Hallway health care: Ontario Health metrics put numbers to strained system
Posted: January 4, 2024
(January 3, 2024)
By: Jessica Smith Cross, The Trillium
On an average day, 1,326 people were on stretchers in Ontario emergency department hallways or other “unconventional spaces” at the end of the last fiscal year.
It’s one of the metrics Ontario Health (OH) uses to track the health of the health-care system, and it’s at its highest reported level since the province began tracking the stat in 2017, according to the health super agency’s latest annual report, recently tabled in the legislature.
The report notes that for this figure, lower is better — but the organization does not have a specific target it hopes to meet.
When Doug Ford’s Progressive Conservatives came to power in 2018, it was on a promise to “end hallway health care” altogether.
Since then, it has climbed steadily, now reaching its new high.
Many of the problems that caused hallway health care in the days of the Liberal government persist: patients are in hallway stretchers when there are no inpatient beds for them. One of the reasons there are not enough inpatient beds is that some people who don’t need to be in hospital any longer still are because there is no safe place for them to go.
They are called “alternate-level-of-care patients” and there were 4,565, on average, at the same time there were 1,326 people, on average, on stretchers in unconventional spaces. Of those ALC patients, 1,802 were waiting for long-term care beds, according to OH.
At the same time, 2,238 people deemed “crisis patients” were waiting for LTC in the community. That’s down slightly from the year prior. As of March 31, 2022, there were 2,546 — a little more than twice as high as the pre-pandemic baseline of 1,078 on March 31, 2019.
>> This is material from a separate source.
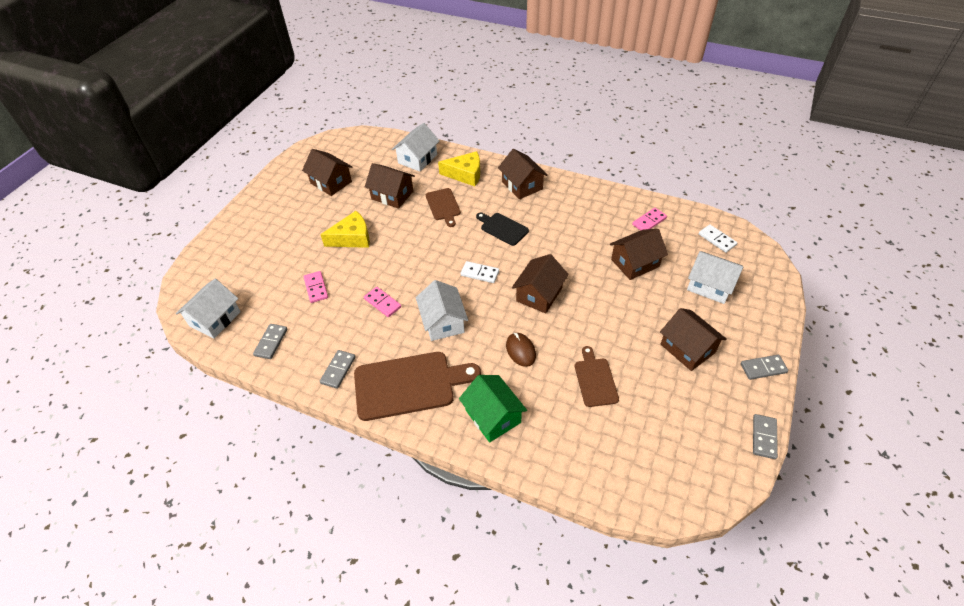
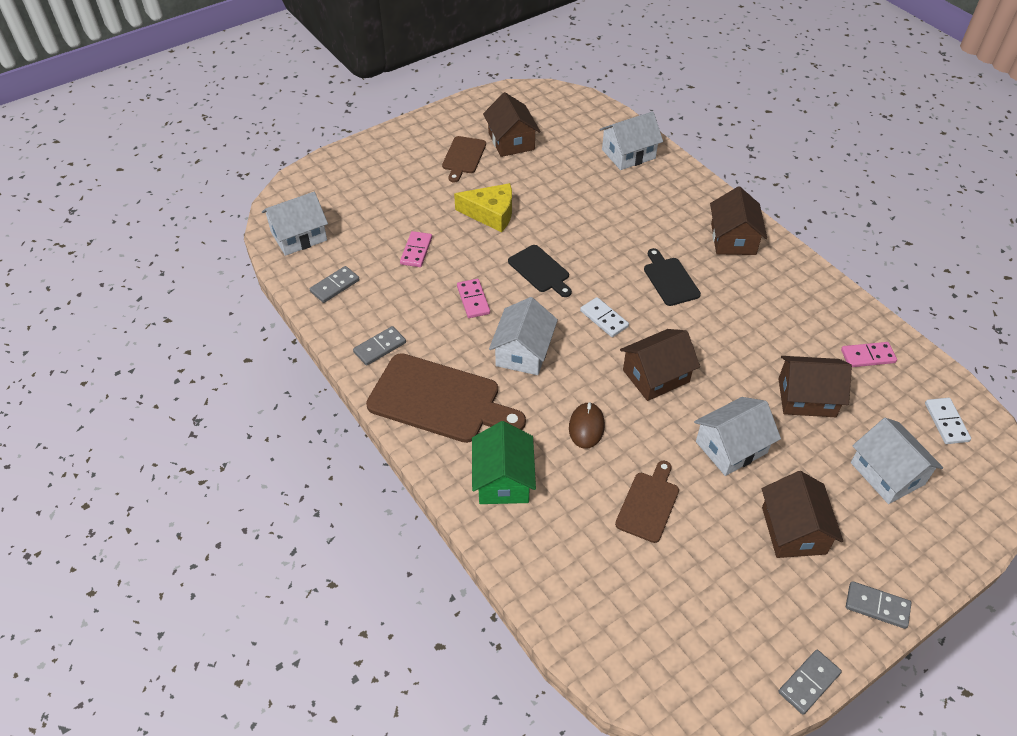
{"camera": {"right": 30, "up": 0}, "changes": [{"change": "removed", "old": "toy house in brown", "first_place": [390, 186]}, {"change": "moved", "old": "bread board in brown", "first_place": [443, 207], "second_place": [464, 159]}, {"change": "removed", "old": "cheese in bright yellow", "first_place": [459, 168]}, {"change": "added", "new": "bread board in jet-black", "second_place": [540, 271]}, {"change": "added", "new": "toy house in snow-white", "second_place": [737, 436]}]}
The high numbers were primarily driven by hospital patients taking priority over community patients on the waitlist, according to OH. The number of crisis patients in the community peaked at 3,199 in January 2022 due to the Omicron wave.
According to Home and Community Care Support Services, the median wait times for people seeking long-term care in 2022-23 was 202 days for those in the community and 75 days for those in hospitals. By comparison, the median wait for the year prior was 217 days for people in the community and 77 days for people in hospitals.
One of the ways the Ford government sought to ease hallway health care was to move ALC patients into long-term care with the controversial “More Beds, Better Care Act,” which allowed placement coordinators to select homes for ALC patients without their consent and fine them if they refused to move into them. According to a recent Auditor General report, 99 patients were moved into homes not of their choosing from the day the bill was passed in the fall of 2022 to the fiscal year-end of March 2023.
Two advocacy groups — the Ontario Health Coalition and the Advocacy Centre for the Elderly — are challenging the bill in court, arguing that the legislation infringes on the right to life, liberty and security of person under Section 7 of the Charter and discrimination based on age under Section 15 of the Charter.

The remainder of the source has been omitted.